Sunday, November 22, 2009

Seeing as Limiting

In L’Engle’s A Wrinkle In Time, Aunt Beast and her planet particularly fascinate me. Meg’s attempt to explain “seeing” to Aunt Beast and Aunt Beast’s subsequent conclusion that “It must be a very limiting thing, this seeing” (174) seems to me incredibly significant. The notion of seeing as limiting is completely counterintuitive and, indeed, almost unbelievable. Yet it is on this hazy planet where Meg is finally able to “see” the truth about herself (“I wanted you to do it all for me. I wanted everything to be all easy and simple … because I was scared [191]) as well as the true way to save Charles Wallace (… it has to be me. it can’t be anyone else. I don’t understand Charles, but he understands me [187]). Indeed, Meg must journey to a planet where vision does not exist to ultimately see the truth.

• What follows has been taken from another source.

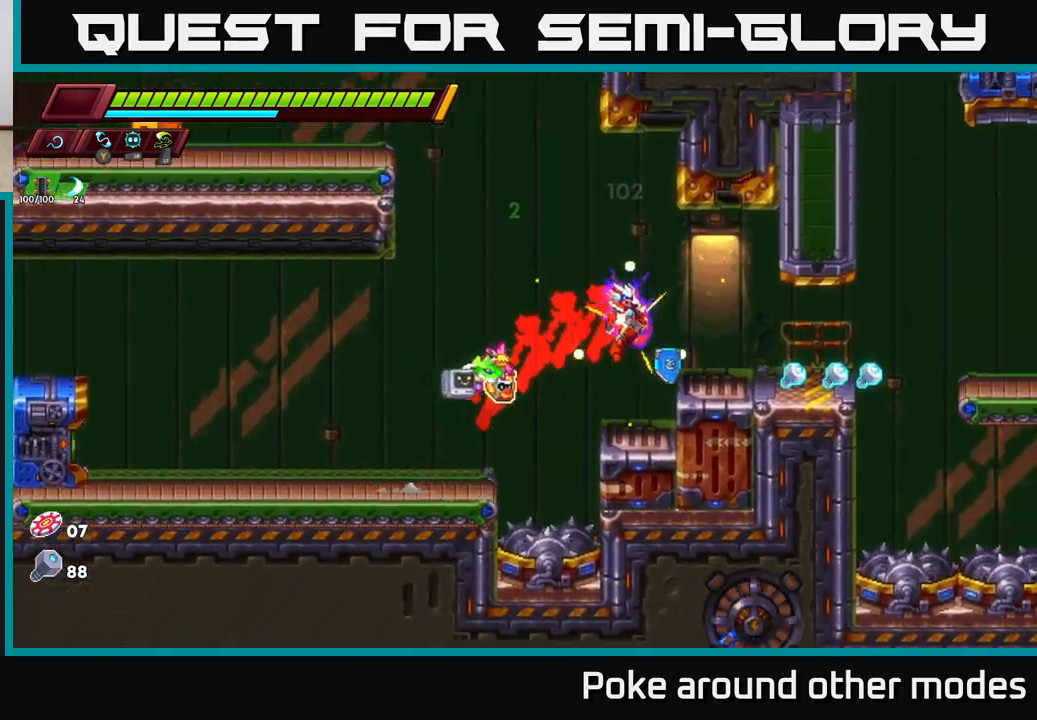
{"buttons": [], "left_stick": "center", "right_stick": "center", "events": [[50, "left_stick", "center"]]}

The creatures themselves are also striking. Physically, they are rather unattractive: “They were the same dull gray color as the flowers … [their] fingers were long waving tentacles …” (167). Yet their beings – that which they stand for – completely counteract their appearances. Indeed, though “the creatures on Uriel had seemed far more than human faces” and though those on Camazotz are human, it is these unattractive creatures that offer the most help and the most insight. It is they who facilitate the novel’s turning point. They epitomize the axiom “don’t judge a book by its cover.”

Aunt Beast states “We do not know what things look like, as you say … We know what things are like” (174). Here, she reveals one of the fundamental problems with vision: it is that which allows us to judge others. Vision allows us to develop preconceived notions based on superficial differences and vision allows us to stereotype. On Ixchel, however, where truth is based on feeling and knowing we encounter perhaps the most lovely and sympathetic creatures in the entire novel – creatures that are capable of healing.

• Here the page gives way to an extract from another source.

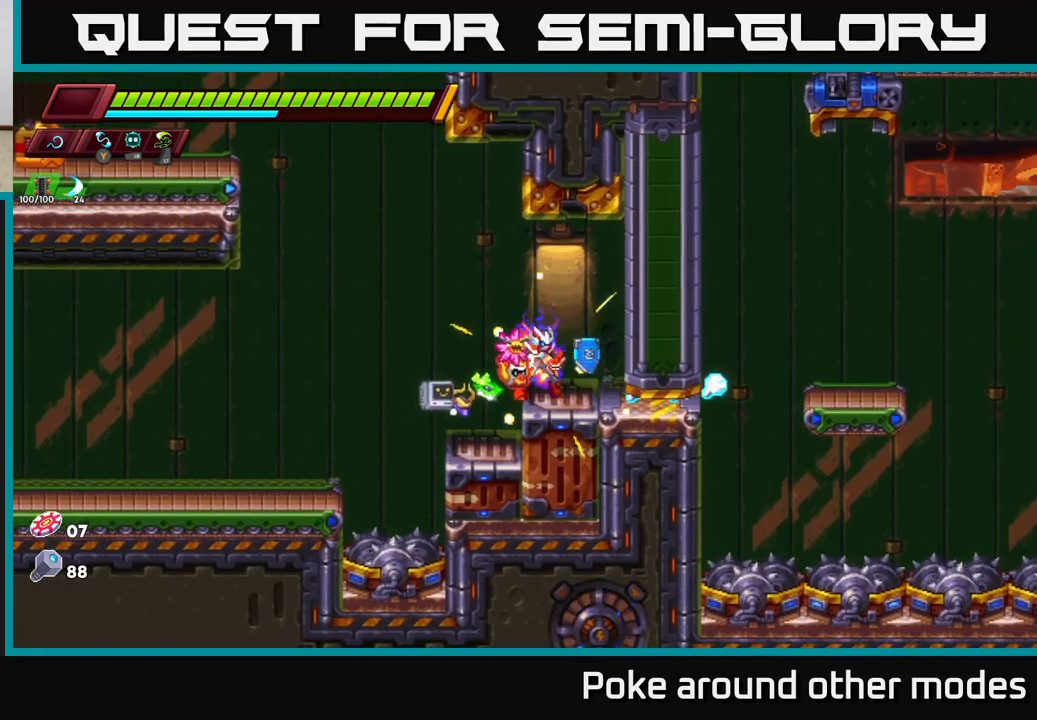
{"buttons": [], "left_stick": "center", "right_stick": "center", "events": []}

Aunt Beast also tells Meg “We look not at the things which are what you would call seen, but at the things which are not seen. For the things which are seen are temporal. But the things which are not seen are eternal” (179). This statement offers perhaps the most useful advice in the entire novel: look to the unseen for truth. Do not settle for apparent truths. This entire chapter beautifully exposes one of the recurring themes in our class: the difference between apparent truth and actual truth; the difference between appearance and reality.

While tutoring the other day, one of the students was trying to recall my full name. They know me as “Miss Katie” but I had told them the week before that my real name was Katherine. A new girl walked up and asked what the student was doing and he said, “I’m trying to remember what she’s called.” The new girl ventured a guess: “The white chick!” This made sense, considering the majority of the students I work with are African American. I smiled and told her my real name.

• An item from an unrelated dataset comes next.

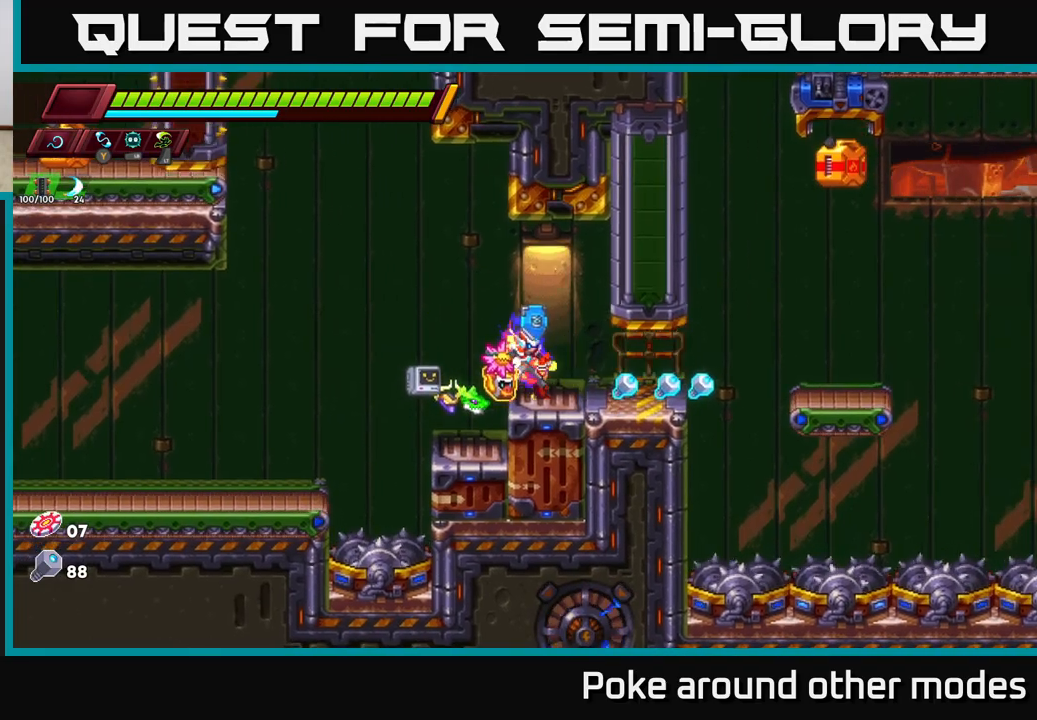
{"buttons": [], "left_stick": "center", "right_stick": "center", "events": [[33, "left_stick", "right"], [117, "R2", "down"], [283, "A", "down"], [283, "R2", "up"], [367, "X", "down"], [383, "left_stick", "center"], [483, "A", "up"], [483, "X", "up"]]}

This incident reminded me how truly pervasive a role skin color plays in characterizing a person. To my student, I was not Katie; I was my skin color first and I was a “chick” second. This seems to me exactly what Aunt Beast was talking about when she postulated that seeing was limiting. As long as we can see, people will always be limited by the stereotypes surrounding their physical and social conditions – at least initially. Because we can see, we must work twice as hard to “know what things are like” as the inhabitants of Ixchel do.